Never too Late

My name is Marie, and I am 38 years old. Thirty years ago my family moved back to Ohio from Idaho, landing me in a new school in the middle of the school year. It was 3rd grade, and I was as awkward looking as ever, add to that my mother's insistence that I read before even entering kindergarten, and I was way smarter than a fifth third grade. I was 'weird' with a name nobody could pronounce or spell. I was new. And I was ostracized - not just that year but for every year after. Even when new kids came to our school district, I was still treated like the new girl. In high school I was deemed a 'dyke', a 'slut', and a 'n***** lover' after dating the one and only person of color in our school. I don't ever remember feeling suicidal, but I remember feeling lonely, lost, and completely unworthy. I felt like I was nothing, and that feeling of nothingness lasted until I had my first child, six years after graduation.

About five years ago, after a my divorce, I knew that I had to go back to college if I ever wanted to be self-sufficient. I labored over a major - not sure what was the best fit. I thought about the things I had done in my life. What have I done that I want to do more of, like, for the rest of my life?! Recalling the horrible memories of middle and high school, I realized I had to go back. I had to go back and seek out the girls like me with the funny names and not so perfect hair. The kids who were the outcasts, my people. And in less than nine months I will graduate with a degree in middle childhood education. I will be a middle school teacher, and I will once again enter into the underworld of my past. But it's different this time. Now I have some power, some knowledge, and some empathy. I have embraced multi-cultural education as the norm, and I KNOW I can make a difference. I know I can instill in my students understanding, compassion, and love. I have to. I owe it to my 13-year-old self.

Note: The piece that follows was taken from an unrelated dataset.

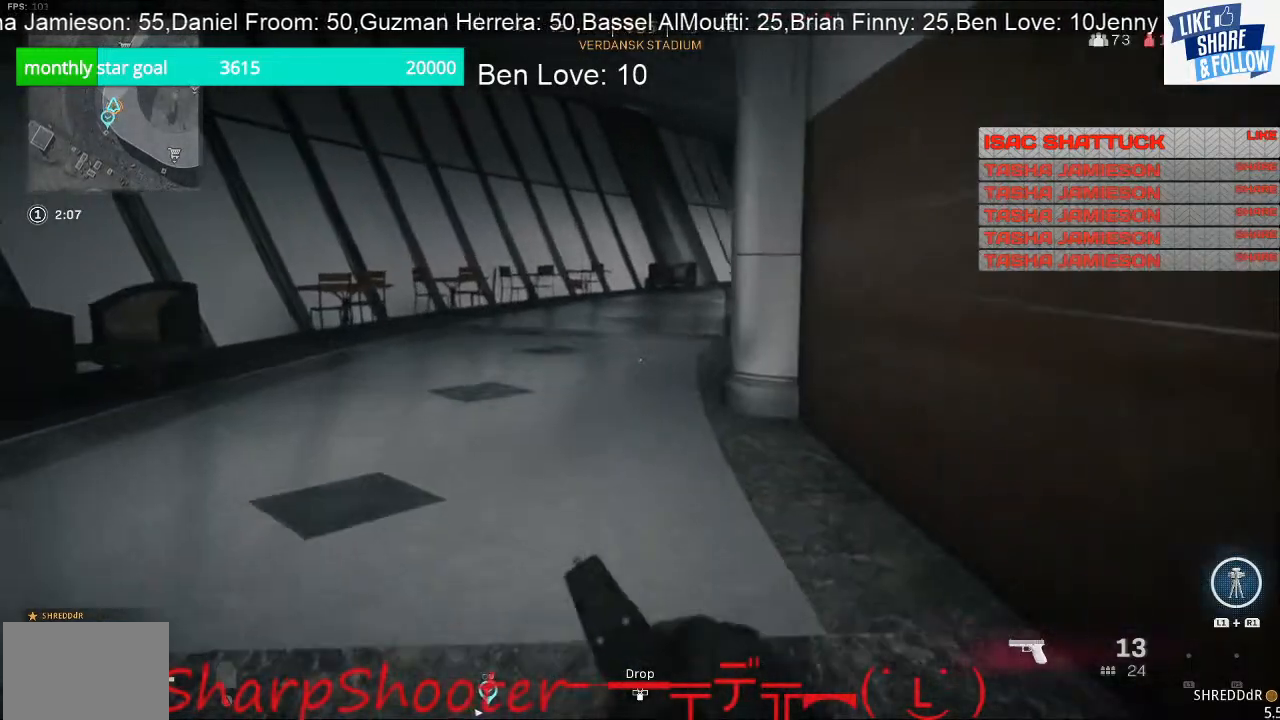
{"buttons": [], "left_stick": "up", "right_stick": "center", "events": []}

In the midst of my schooling endeavors has been my own son's struggle to fit in at the same school district, dealing with the offspring of my bullies who also bully him. But that is his story to tell. It is up to him to tell the world about the suicidal thoughts running through his head, the torture that he feels each day as an LGBTQ middle schooler, and I hope that he can tell it to his children one day - as a survivor.